Like most people in rehab, Jennifer started to feel better physically as the drugs slowly left her system. It is a feeling that is easily confused with being cured.
"What happens sometimes when they're so young, they get here, and they want to accelerate everything. In 10, 15 days, they think they're well and it's time to go," counselor Patty Bell said. "If she went home, I believe, all the behaviors and the situations that she had put herself in, she'd go back to the same thing."
In fact, the healing process, which is an emotional rollercoaster, is only just beginning.
Jennifer's gone through alternating states of elation and rage — much of it aimed at her parents
"She was so manipulative and would call me while George was at work (saying) 'I'm coming home. I got a ticket. I'm getting out of here.' Oh, she was so angry and nasty and mean," said Dorothy Jicka, Jennifer's mom.
Bell agrees and says, "she's very manipulative and that's part of her disease of addiction."
Finally, after many sleepless nights, Jennifer's dad put his foot down.
"If you make the decision to leave there, I said, you don't need to be bothered with us anymore," he said.
"When he said that to me, it really got to me, you know," Jennifer said. "It made me realize to the fullest that I must have a really bad problem if my father's saying that to me."
In the end, Jennifer decided to stick it out. She ended up staying at the treatment center for more than 50 days.
"I gave up," she said. "I can't be stubborn for the rest of my life. If I need help, I need to get it."
George said the hardest part of the ordeal "is having her come home."
"Well, you know, you got to a point after she stayed there for several weeks and the time started passing," George said during a visit with his family to The Early Show. "You started to feel more comfortable that she was in a safe environment with people that she was getting to know who had similar problems — that she was doing well there. It was almost like she was in the safety zone at that point. You didn't want her to really leave."
Dorothy said things were not so easy at first, but are getting better.

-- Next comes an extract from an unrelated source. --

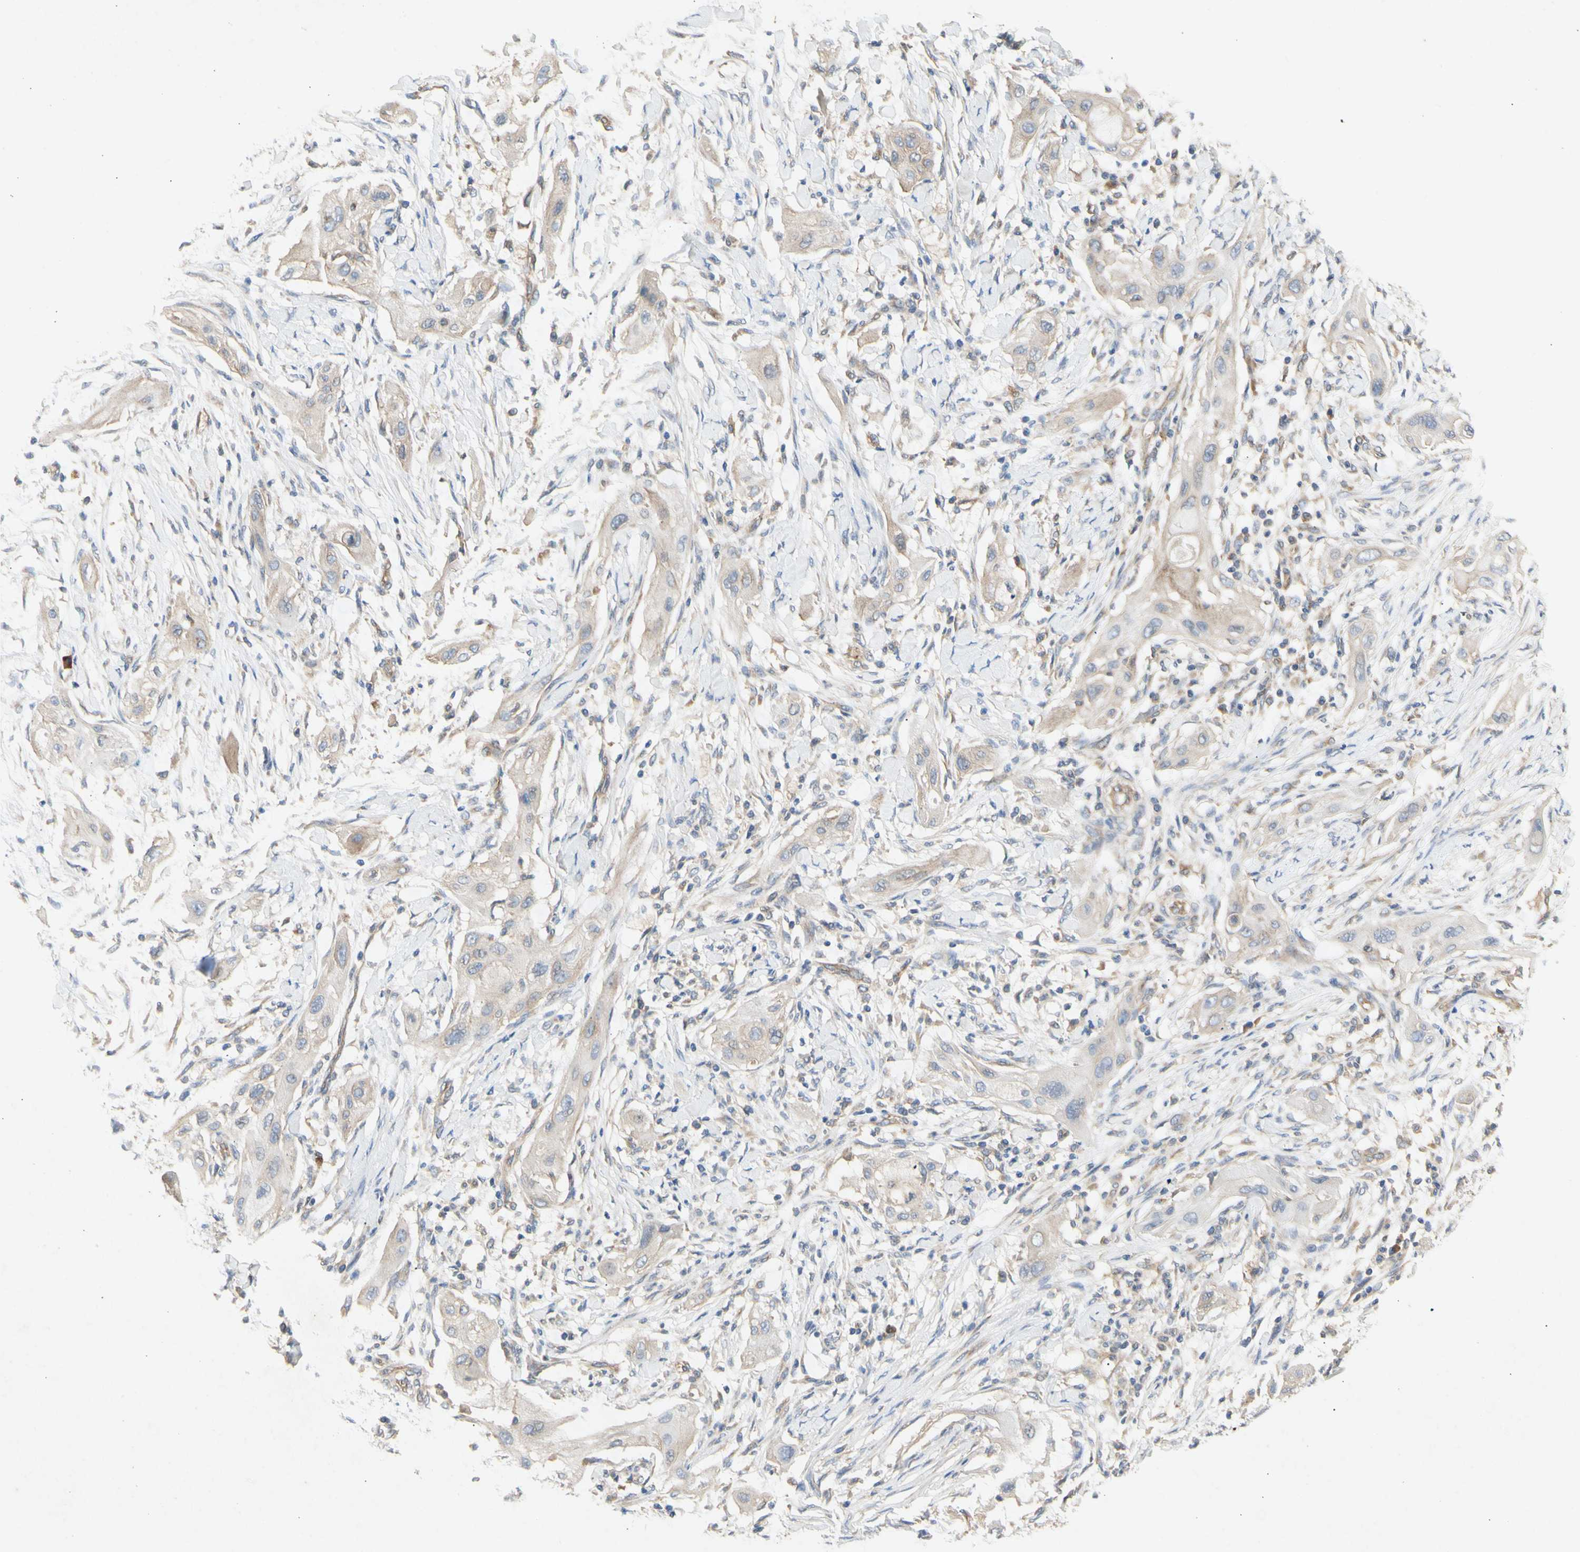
{"staining": {"intensity": "weak", "quantity": ">75%", "location": "cytoplasmic/membranous"}, "tissue": "lung cancer", "cell_type": "Tumor cells", "image_type": "cancer", "snomed": [{"axis": "morphology", "description": "Squamous cell carcinoma, NOS"}, {"axis": "topography", "description": "Lung"}], "caption": "This photomicrograph demonstrates lung cancer stained with immunohistochemistry to label a protein in brown. The cytoplasmic/membranous of tumor cells show weak positivity for the protein. Nuclei are counter-stained blue.", "gene": "KLC1", "patient": {"sex": "female", "age": 47}}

"Well, the first two weeks I think were really difficult for all of us," Dorothy said. "Everybody was walking on eggs and really scared to say anything or react to anything. But as time has gone on, I think Jennifer has become a little more stable. We've become more stable dealing with her and the problems that we've incurred and the family dynamics. She also goes to therapy. We have a good therapist."
Jennifer says it's "been kind of hard" since leaving rehab.
"It's good. I'm a lot happier. Sometimes I wish I was back there," she said. "It was a bubble for me. Real easy, you know. Everybody has the same problem I did."
How does she feel toward her parents and their intervention?
"I could never thank them enough," Jennifer said." I got a lot of things back that I lost. My friends, my family and my sanity. I was in — I don't know. It just wasn't working out for me anymore."
With a long road ahead of her, Jennifer says she is dealing with her sobriety one day at a time.
Smith witnessed first-hand what this family went through.
"From the moment I walked into your lives you were so honest with me about the pain you were going through," she said. "All those emotions came out — the rage, the guilt, the frustration. But, above it all, there was so much love. That was so obvious."
Also obvious are the changes she now sees in Jennifer.
"Now I feel like you're being more honest with these guys and with me, too," Smith said.
Jennifer says she no longer has suicidal thoughts.
"I have a new Jenny back," Dorothy said. "And I think it's better and it's more honest. And I think it's a learning experience for all of us. You know, if the family dynamics need to change — there are things that go on in the family and how we interact with each other that is not good."
Where would Jennifer be today without the intervention?
"I have no idea," she said. "Probably — I probably would have completely stopped talking to my parents."
Because the family agreed to make their story public and help others in the process, Solutions4Recovery agreed to treat Jennifer at no charge.